Bhutan is one of the newest democracies in the world- it held its first democratic elections in 2008.
The office of the Prime Minister existed before the elections- long serving ministers of the cabinet served as Prime Minister on a rotation basis since 1998, after the then King, Jigme Singye Wangchuck, partly devolved his own powers and set up the Prime Minister’s office.
The first politically elected Prime Minister of Bhutan is Jigmi Y Thinley.
Lyonchen (Prime Minister) Jigmi Yoedzer Thinley was born in 1952 in Bumthang, Bhutan. His father was a prominent civil servant. He received his Bachelor of Arts degree from St Stephen College in India, and Masters in public Administration from Pennsylvania State University, USA.

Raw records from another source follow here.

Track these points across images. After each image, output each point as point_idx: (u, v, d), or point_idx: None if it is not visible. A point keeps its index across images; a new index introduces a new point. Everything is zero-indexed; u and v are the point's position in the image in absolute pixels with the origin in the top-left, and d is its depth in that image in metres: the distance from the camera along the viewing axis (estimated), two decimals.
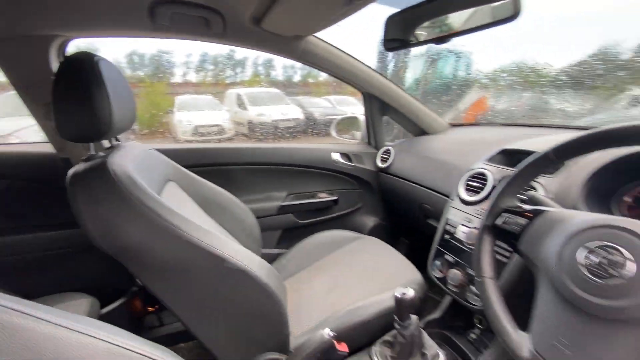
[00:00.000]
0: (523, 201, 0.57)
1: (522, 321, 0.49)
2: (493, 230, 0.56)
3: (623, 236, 0.39)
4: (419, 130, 1.44)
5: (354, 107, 10.57)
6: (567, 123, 1.52)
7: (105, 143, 0.73)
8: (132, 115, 0.73)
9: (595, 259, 0.40)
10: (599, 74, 1.87)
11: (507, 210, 0.55)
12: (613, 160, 0.61)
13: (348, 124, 1.72)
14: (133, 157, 0.69)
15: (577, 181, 0.64)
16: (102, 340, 0.25)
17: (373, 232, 1.48)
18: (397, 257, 1.07)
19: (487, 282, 0.54)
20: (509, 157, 0.89)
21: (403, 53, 3.01)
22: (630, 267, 0.38)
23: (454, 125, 1.48)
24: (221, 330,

He joined the civil service in 1974, the same year that the fourth king of Bhutan, Jigme Singye Wangchuck was coronated. He started off as officer on special duty of the then Manpower Cell, and was promoted within two years as the director of the Department of Manpower and Statistics.

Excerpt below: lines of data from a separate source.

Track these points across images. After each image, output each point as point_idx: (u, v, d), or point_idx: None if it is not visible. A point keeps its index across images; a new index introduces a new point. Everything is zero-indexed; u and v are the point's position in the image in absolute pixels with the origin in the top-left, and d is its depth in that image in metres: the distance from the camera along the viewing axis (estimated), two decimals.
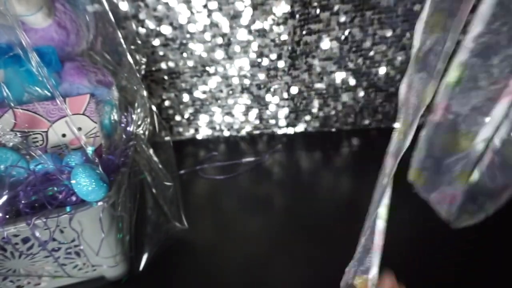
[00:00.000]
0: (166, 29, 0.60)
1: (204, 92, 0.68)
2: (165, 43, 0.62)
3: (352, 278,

In 1987, he was awarded the red scarf and title of ‘Dasho’ (a special honour bestowed by the king to people who have served the country exceptionally, similar to the British knighthood) and sent to the New York as the Permanent Representative of Bhutan to the United Nations. In 1992, he became the Home secretary, and was appointed the Deputy Minister for the Home Ministry in 1994, at which time he was also awarded the orange scarf (Given to civil servants of ministerial rank, referred to as Lyonpo). He was sent again as the Permanent Representative of the Kingdom of Bhutan to the United Nation’s Office and other International Organizations in Geneva. Accredited simultaneously as Ambassador to Austria, Denmark, the European Union, Finland, the Netherlands, Norway, Sweden and Switzerland.
He returned in 1998, and became Bhutan’s first Prime Minister. The Prime Minister’s office was offered on a rotation basis to all the cabinet ministers for a year, and in 1999, Jigmi Y Thinley became the Foreign Minister. He once again served as Prime Minister in 2003-2004, after which he was the Home Minister prior to the introduction of Democracy.

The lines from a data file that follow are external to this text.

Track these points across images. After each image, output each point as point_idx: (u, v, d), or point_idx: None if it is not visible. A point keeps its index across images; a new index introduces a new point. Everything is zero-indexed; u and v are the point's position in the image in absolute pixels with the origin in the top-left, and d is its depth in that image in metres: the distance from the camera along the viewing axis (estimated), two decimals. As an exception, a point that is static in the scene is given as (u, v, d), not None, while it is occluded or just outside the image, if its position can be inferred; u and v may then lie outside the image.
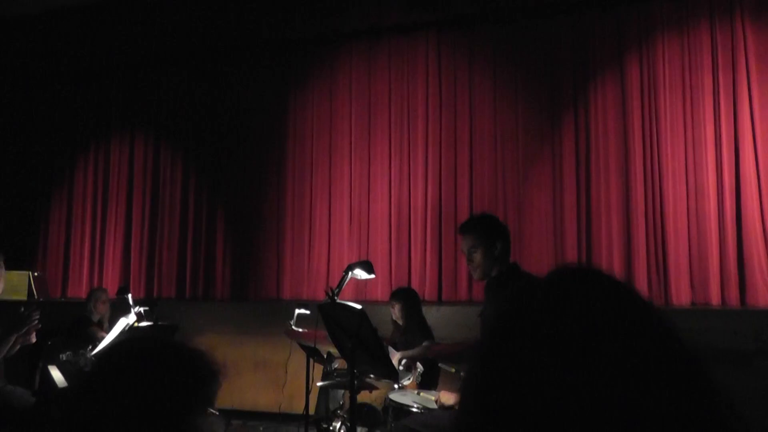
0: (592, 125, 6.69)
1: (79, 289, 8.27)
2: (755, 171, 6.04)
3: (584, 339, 0.60)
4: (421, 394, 3.80)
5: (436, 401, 3.49)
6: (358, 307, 2.80)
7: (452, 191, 7.08)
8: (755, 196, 6.01)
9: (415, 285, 6.69)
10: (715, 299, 5.99)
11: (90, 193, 8.60)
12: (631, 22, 6.67)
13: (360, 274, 3.88)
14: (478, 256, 2.97)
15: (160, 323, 5.55)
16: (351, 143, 7.54)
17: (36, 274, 7.68)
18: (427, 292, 6.87)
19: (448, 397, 3.37)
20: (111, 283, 8.00)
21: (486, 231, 3.00)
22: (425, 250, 7.08)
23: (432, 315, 5.53)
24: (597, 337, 0.60)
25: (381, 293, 6.91)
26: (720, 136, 6.19)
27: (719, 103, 6.23)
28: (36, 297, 7.39)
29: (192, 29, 7.84)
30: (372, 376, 3.58)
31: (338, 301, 3.05)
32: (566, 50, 6.86)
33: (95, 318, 5.88)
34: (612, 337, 0.60)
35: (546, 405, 0.58)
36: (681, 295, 6.13)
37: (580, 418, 0.56)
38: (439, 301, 6.83)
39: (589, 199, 6.62)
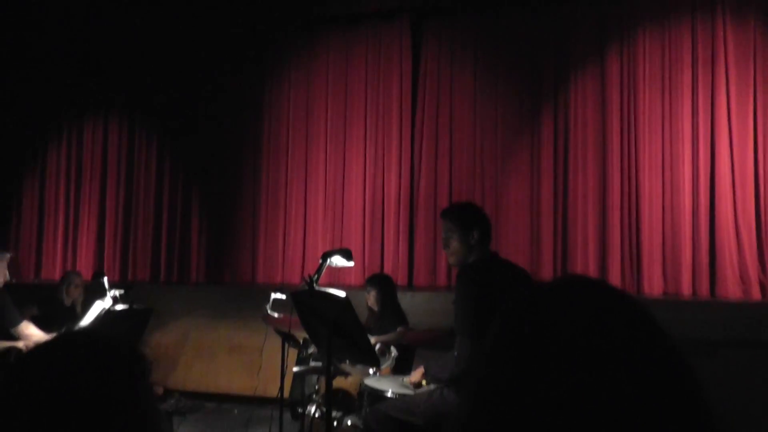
0: (571, 117, 6.73)
1: (52, 272, 8.18)
2: (730, 167, 6.13)
3: (593, 345, 0.60)
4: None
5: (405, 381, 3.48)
6: (343, 294, 2.78)
7: (432, 179, 7.10)
8: (729, 191, 6.11)
9: (387, 271, 6.71)
10: (686, 290, 6.11)
11: (63, 175, 8.47)
12: (613, 16, 6.71)
13: (338, 261, 3.85)
14: (454, 243, 2.97)
15: (135, 307, 5.48)
16: (327, 130, 7.52)
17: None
18: (400, 278, 6.89)
19: (415, 375, 3.38)
20: (85, 265, 7.89)
21: (463, 218, 2.99)
22: (398, 236, 7.11)
23: (405, 301, 5.55)
24: (606, 342, 0.61)
25: (354, 279, 6.93)
26: (697, 131, 6.28)
27: (697, 99, 6.31)
28: (9, 279, 7.25)
29: (170, 13, 7.71)
30: (347, 362, 3.58)
31: (319, 288, 3.03)
32: (548, 42, 6.88)
33: (67, 302, 5.73)
34: (621, 343, 0.61)
35: (560, 410, 0.58)
36: (653, 285, 6.23)
37: (591, 421, 0.58)
38: (410, 287, 6.87)
39: (566, 190, 6.68)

Jigmi Y Thinley resigned from civil service in 2007 to join politics, and was named the president of the Druk Phuentshum Tshogpa. His party contested against the People’s Democratic Party led by another prominent ex-civil servant, Lyonpo Sangay Ngedup,. The DPT was elected to form the government in 2008 March in a landslide victory- even the party president of PDP lost in his own constituency to a DPT member.
Jjigmi Y Thinley then took office as the first democratically elected Prime Minister. Jigmi Thinley has gained worldwide recognition as a proponent of the Bhutanese development philosophy of GNH, a brainchild of the Fourth King, and was instrumental in enabling it to become one of the Millenium Development Goals of the United Nations.